The Fairy's MistakeFor Biddle's SakeCinderellis and the Glass Hill
11. The Princess Tales by Gail Carson Levine
Bonus time! Gail Carson Levine, one of my all-time favorite authors, wrote a series of short fairy tale retellings for young readers, including the aforementioned “Diamonds and Toads,” as well as two other tales: “Puddocky” which is an interesting combination of Rapunzel and The Frog Prince, and “The Glass Hill” which shares several similarities with Cinderella, which Levine plays with in her tale. While they are juvenile, they are so clever and enjoyable.
Any other retellings of less familiar tales?
Or especially unique retellings of well-loved stories?

Click here to go back to the Fairy Tale Fortnight Main Page,
where you can access the schedule or find out more!


  1. Great list Debz! I've read about half of them and loved them. I'll have to read the other ones soon!

  2. I am kind of lucky that I had a lot of Fairytale books as a kid. A Grimms, A Hans Christian Anderson, and a few others. So I became familiar with more of these stories then I would have without them. Some of them still stumped me in A Tale Dark and Grimm so I looked them up and re-read them. All of these books are great. I especially loved how detailed the setting was in Toads and Diamonds.

  3. I have only read Breadcrumbs from the list, but I hope to read a lot of fairy tale retellings this summer and who knows some of these might be on the list. I trust your judgement with fairy tales and added the rest of these to be to read list.
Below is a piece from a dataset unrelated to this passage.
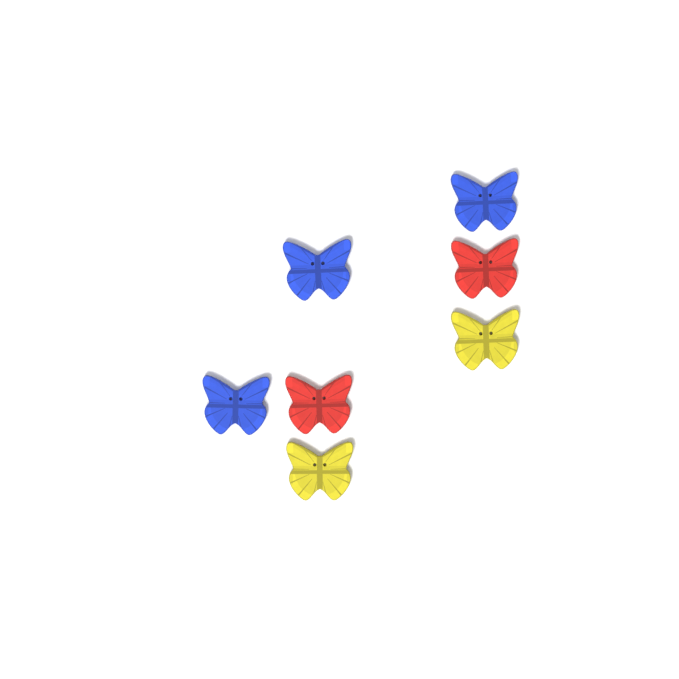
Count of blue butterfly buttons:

  4. Almost all of those are on my reading list, but I am especially curious about Toads and Diamonds, seems so unique!

  5. I think I'm just to take this for my wish list since I haven't read any of these and only knew about two. Thank you so much, Debz!

  6. And now I've added most of these to my list. Thanks! :)
    I loved Sun and Moon, Ice and Snow....but I really liked East, as an adaptation, as well.

    My favorite is still Kill Me Softly, by Sarah Cross, which is a Bluebeard retelling with other fairytale elements. But it's amazing how many adaptations are out there!